A lot of folks who used to work for me still stay in touch, especially when there’s an energy mystery to be solved. Not long ago, my pal Nate e-mailed me with a real puzzler.
It seems that a building at which he was working was converting from steam heat to hydronic (forced hot water) heat. An excellent idea, if executed correctly. A hydronic heating system has the potential to cut a building’s heat and hot water consumption in half – or better – if the existing system is steam. Occupant comfort will usually improve as well.
But there is that little matter of correct execution. To achieve its full savings potential, a hydronic heating system generally must include a low-water-content boiler or boilers, the ability to vary boiler output over the full range of the heating load, variable speed pumps, and room-by-room heat control. New materials and methods, like PEX pipe and crimp-type pipe connectors, make retrofit projects easier and faster, which reduces installation cost.
Nate’s e-mail, however, wasn’t about any of these things. He was having a much more fundamental problem. The brand-new system whose construction he was overseeing was not sending any heat to an entire half of the building – even though everything looked perfectly OK.
We went through the usual suspects. Pump on? Check. Pump impeller spinning? Check. All valves open? Check. Boiler energized and making heat? Check. Is the pressure drop across the pump correct? Uh, well, someone decided to save money and delete the pressure gauges.
Despite the “value engineering” on the gauges, it sounded like it could be a blockage in the pipe. Except that that’s the first thing that pops into everyone’s mind any time there is a heat distribution problem in any kind of system, and it is almost never the problem. You’d be amazed at how many times a contractor has “fixed” a “blockage” in a hydronic system by installing either a more powerful pump (even though the original pump was already oversized) or one or more unnecessary additional pumps.
I once had a job where the unnecessary additional pump was installed backward and the contractor claimed that he had “solved” the “blockage.” For good measure, he powered the pump with an illegal extension cord that stole its power from the cable company’s nearby panel.
But that’s another story.

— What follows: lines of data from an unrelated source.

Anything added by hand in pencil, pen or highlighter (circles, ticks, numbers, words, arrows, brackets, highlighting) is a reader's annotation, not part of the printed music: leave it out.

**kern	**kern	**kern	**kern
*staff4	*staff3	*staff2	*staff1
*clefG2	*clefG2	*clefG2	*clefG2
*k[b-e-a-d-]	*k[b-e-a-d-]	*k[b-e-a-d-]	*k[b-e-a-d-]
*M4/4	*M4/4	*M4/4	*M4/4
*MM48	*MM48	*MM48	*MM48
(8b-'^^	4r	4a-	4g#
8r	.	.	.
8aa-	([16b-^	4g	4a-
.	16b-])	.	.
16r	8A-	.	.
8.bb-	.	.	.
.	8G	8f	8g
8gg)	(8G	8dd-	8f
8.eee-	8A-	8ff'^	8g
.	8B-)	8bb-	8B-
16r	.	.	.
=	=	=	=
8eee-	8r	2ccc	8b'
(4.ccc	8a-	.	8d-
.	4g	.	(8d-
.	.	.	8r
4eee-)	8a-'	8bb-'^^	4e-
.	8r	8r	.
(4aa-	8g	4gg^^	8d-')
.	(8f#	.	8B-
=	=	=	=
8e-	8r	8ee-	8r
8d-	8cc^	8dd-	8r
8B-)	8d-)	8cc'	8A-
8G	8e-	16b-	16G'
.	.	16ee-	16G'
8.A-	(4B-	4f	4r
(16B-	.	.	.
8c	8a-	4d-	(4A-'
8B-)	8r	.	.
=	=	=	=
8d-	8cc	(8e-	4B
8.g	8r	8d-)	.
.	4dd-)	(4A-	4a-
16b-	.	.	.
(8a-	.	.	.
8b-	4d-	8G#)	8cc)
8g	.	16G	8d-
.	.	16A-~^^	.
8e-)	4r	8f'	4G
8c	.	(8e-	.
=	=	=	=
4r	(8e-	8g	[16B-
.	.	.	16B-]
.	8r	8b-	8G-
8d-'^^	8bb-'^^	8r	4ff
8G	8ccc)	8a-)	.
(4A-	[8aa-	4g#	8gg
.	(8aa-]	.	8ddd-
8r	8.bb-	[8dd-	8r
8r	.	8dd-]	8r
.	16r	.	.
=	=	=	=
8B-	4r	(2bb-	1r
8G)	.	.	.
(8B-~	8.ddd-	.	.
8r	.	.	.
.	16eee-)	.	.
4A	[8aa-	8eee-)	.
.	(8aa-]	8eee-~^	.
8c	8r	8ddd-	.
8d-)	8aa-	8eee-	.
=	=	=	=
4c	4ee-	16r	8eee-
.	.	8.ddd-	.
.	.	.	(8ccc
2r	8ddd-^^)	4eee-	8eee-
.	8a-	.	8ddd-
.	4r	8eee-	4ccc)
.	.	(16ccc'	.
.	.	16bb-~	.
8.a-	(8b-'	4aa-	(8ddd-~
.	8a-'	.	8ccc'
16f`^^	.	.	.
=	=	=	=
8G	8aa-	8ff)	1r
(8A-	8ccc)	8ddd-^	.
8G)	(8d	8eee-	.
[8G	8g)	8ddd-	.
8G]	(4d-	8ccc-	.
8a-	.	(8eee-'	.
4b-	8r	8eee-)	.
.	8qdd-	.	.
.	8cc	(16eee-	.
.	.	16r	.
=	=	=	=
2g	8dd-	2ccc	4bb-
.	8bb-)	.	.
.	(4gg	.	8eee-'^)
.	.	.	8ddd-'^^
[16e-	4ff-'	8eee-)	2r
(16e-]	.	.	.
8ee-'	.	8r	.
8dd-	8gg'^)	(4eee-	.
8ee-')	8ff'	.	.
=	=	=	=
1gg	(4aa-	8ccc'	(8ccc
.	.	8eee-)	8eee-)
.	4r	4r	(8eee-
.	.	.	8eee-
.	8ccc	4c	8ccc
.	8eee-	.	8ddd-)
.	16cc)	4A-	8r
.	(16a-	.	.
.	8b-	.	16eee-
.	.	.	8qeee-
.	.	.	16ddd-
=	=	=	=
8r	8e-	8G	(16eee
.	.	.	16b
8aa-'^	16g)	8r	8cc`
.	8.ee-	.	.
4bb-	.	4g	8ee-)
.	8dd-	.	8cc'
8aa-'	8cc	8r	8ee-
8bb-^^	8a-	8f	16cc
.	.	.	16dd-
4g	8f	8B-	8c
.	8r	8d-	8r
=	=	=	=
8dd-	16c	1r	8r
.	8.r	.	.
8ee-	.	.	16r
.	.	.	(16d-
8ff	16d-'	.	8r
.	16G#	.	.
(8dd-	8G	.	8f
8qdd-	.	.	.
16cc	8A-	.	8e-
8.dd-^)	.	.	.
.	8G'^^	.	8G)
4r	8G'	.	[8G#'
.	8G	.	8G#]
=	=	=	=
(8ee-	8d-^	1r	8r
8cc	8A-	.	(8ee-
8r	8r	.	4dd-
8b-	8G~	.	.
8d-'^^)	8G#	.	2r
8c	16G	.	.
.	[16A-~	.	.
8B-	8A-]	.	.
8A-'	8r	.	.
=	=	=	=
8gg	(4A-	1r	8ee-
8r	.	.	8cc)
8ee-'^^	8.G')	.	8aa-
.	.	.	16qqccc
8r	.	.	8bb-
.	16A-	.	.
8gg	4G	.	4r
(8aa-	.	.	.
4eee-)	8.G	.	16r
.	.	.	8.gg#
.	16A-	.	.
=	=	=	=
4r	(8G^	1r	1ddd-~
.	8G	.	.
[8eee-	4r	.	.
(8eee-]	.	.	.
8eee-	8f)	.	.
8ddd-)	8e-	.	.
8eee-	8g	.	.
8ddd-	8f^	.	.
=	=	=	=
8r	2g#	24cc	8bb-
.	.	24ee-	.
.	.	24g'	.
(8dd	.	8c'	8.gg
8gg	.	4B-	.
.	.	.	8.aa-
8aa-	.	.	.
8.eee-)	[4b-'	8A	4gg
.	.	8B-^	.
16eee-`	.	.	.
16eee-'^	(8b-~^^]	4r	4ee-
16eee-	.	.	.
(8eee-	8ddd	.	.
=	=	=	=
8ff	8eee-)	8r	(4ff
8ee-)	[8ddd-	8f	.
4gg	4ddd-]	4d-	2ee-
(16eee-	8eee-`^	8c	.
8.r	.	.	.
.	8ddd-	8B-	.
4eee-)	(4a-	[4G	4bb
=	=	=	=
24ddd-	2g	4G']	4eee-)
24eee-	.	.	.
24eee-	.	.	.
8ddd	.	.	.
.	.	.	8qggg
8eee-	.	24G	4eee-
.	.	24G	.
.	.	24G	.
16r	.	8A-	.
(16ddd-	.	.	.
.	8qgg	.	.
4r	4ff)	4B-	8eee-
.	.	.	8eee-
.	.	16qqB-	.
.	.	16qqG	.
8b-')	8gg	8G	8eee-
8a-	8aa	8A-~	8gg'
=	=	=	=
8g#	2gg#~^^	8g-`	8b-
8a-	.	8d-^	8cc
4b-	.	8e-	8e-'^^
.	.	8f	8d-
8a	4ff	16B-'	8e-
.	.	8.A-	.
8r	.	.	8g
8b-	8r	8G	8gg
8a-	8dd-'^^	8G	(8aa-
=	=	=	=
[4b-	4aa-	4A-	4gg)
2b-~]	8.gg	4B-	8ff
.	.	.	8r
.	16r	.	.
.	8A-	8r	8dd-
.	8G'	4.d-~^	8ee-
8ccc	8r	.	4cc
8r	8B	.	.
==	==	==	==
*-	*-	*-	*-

Suffice it to say that, in this case, any actual blockage would have to be amazingly serious, and with no visible external evidence of its location.
Nate told me he had felt along the pipes to see where they went from hot to not-so-hot, but it was difficult to tell just by feel. And copper pipes conduct heat so well, it’s possible that a pipe that felt warm on the outside could be misleading.
I asked Nate if he had an infrared camera. Not one of those inexpensive temperature guns, but a full-fledged camera that could take an infrared photo of the pipes. Fortunately, he did. I suggested scanning the pipes in the boiler room to see if any kind of obvious pattern emerged.
Nate and his colleagues had to remove a fair amount of pipe insulation to track down the location of the still-theoretical blockage, but after some effort they found what looked like a smoking gun – a large pipe tee fitting where the pipe was hot on one leg and uniformly less hot on the two other legs.
OK, great – but why would a large tee in a brand-new heating system be blocked? It made no sense.
No sense, that is, until Nate ordered the contractor to cut open the tee with a Sawzall. There, stuck inside the pipe (see photo), was a grimy T-shirt (no pun intended by the contractor, I hope) that had been used as a rag when the plumber was sweating the pipe. Perhaps he should have used a sweatshirt instead, but whatever he should have used, he should have removed it before closing up the pipe.